A lot of people compare this movie to "Floridaland," and I especially hate "Floridaland." I feel like the director is trying to be a cool bystander and blurs the line between sympathy and criticism. Although LaBeouf's own script is young, the emotional concentration of his personal experience is different. And his own role as a father is to try to lead the audience and himself to go into his father's heart and rearrange his memories. I don't know why, but I felt a greater sense of compassion. A psychiatrist is by no means the best person to help you forget. She always forces you to recall over and over again what makes you angry and what makes you miserable. However, if people are willing to take the initiative to think about their own pain, it is possible that no one will get sick. The most moving part of the whole film is that the young otis cried and said to the psychiatrist: "Pain is the only thing my father left me, and you will take this away." He knows what the source of pain is, but Still hold on tight and don't let go.

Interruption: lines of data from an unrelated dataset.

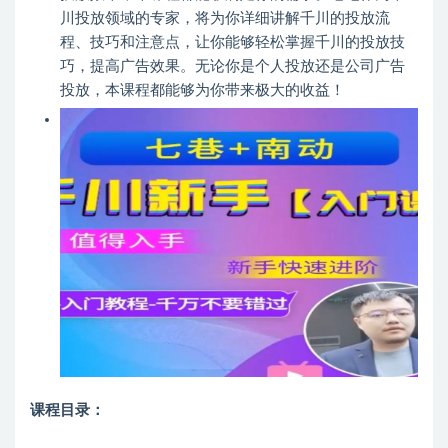
川投放领域的专家，将为你详细讲解千川的投放流
程、技巧和注意点，让你能够轻松掌握千川的投放技
巧，提高广告效果。无论你是个人投放还是公司广告
投放，本课程都能够为你带来极大的收益！
课程目录：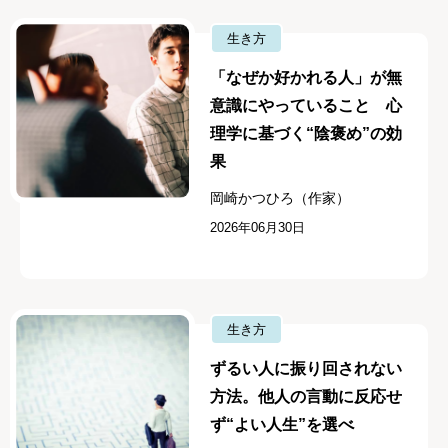
生き方
「なぜか好かれる人」が無
意識にやっていること 心
理学に基づく“陰褒め”の効
果
岡崎かつひろ（作家）
2026年06月30日
生き方
ずるい人に振り回されない
方法。他人の言動に反応せ
ず“よい人生”を選べ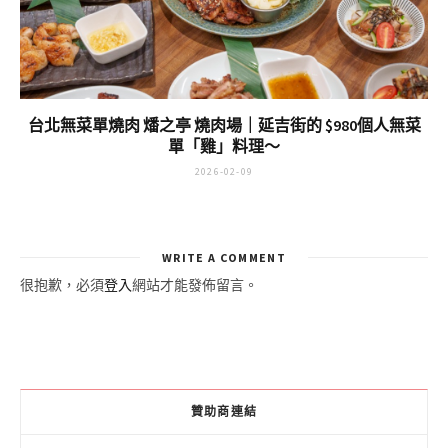
台北無菜單燒肉 燔之亭 燒肉場｜延吉街的 $980個人無菜
單「雞」料理～
2026-02-09
WRITE A COMMENT
很抱歉，必須
登入
網站才能發佈留言。
贊助商連結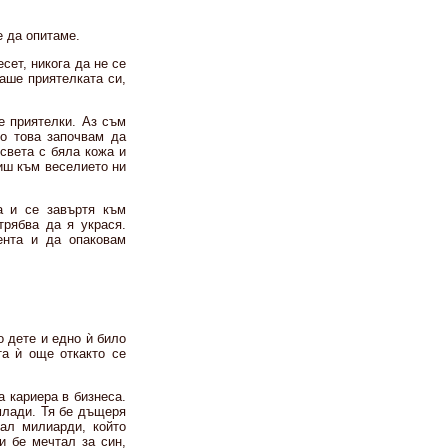
е да опитаме.
сет, никога да не се
аше приятелката си,
е приятелки. Аз съм
о това започвам да
света с бяла кожа и
иш към веселието ни
а и се завъртя към
трябва да я украся.
ента и да опаковам
о дете и едно ѝ било
та ѝ още откакто се
а кариера в бизнеса.
 млади. Тя бе дъщеря
пал милиарди, който
 бе мечтал за син,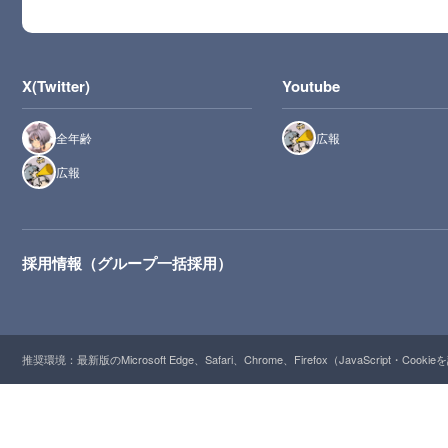
X(Twitter)
Youtube
全年齢
広報
広報
採用情報（グループ一括採用）
推奨環境：最新版のMicrosoft Edge、Safari、Chrome、Firefox（JavaScript・Cooki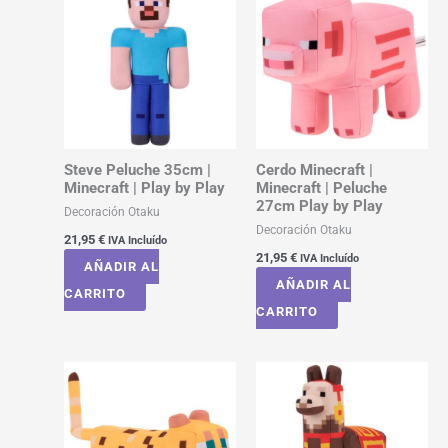
Steve Peluche 35cm |
Cerdo Minecraft |
Minecraft | Play by Play
Minecraft | Peluche
27cm Play by Play
Decoración Otaku
Decoración Otaku
21,95
€
IVA Incluído
21,95
€
IVA Incluído
AÑADIR AL
AÑADIR AL
CARRITO
CARRITO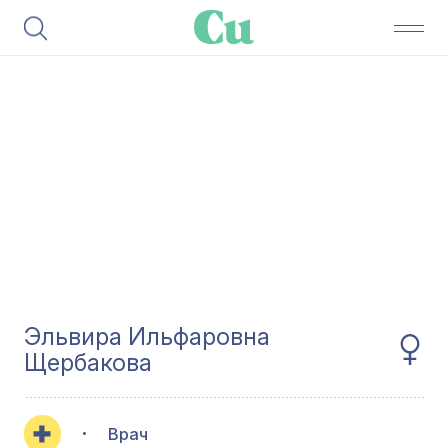
Эльвира Ильфаровна
Щербакова
Врач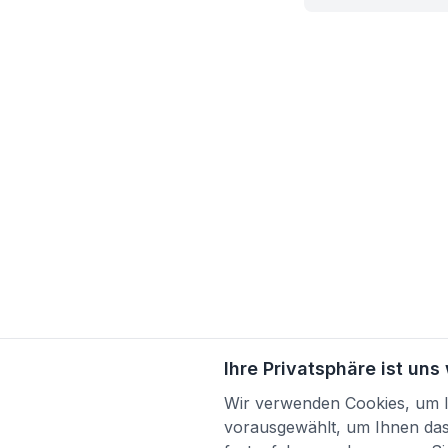
Ihre Privatsphäre ist uns
Wir verwenden Cookies, um Ih
vorausgewählt, um Ihnen das 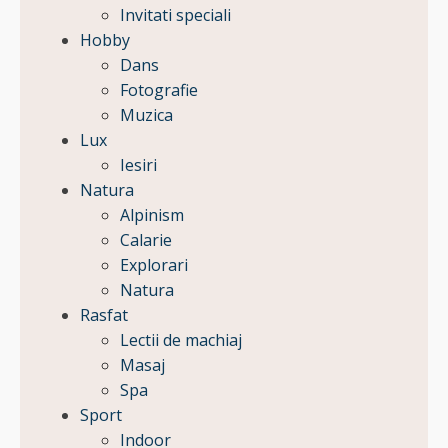
Invitati speciali
Hobby
Dans
Fotografie
Muzica
Lux
Iesiri
Natura
Alpinism
Calarie
Explorari
Natura
Rasfat
Lectii de machiaj
Masaj
Spa
Sport
Indoor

LaBeouf became famous as a teenager, and like Ding Ri next door, he also experienced moments of loss and blackmail. But I never hated him. My liking for people relies on instinct, and my instinct is particularly good at catching other people's distress signals. The next time I saw him after Transformers, it was a real dick in "Woman Addict." It was very mysterious, and his pain came to his face. Just like rick's joking mantra, silently calling for help.
At the end of the movie, Otis approached his father in a dream. He said, I'm going to make a movie about you, and LaBeouf's father replied with a smile: "Really? That makes me look handsome." At that moment, I felt that LaBeouf finally played his own father, Found reconciliation in myself.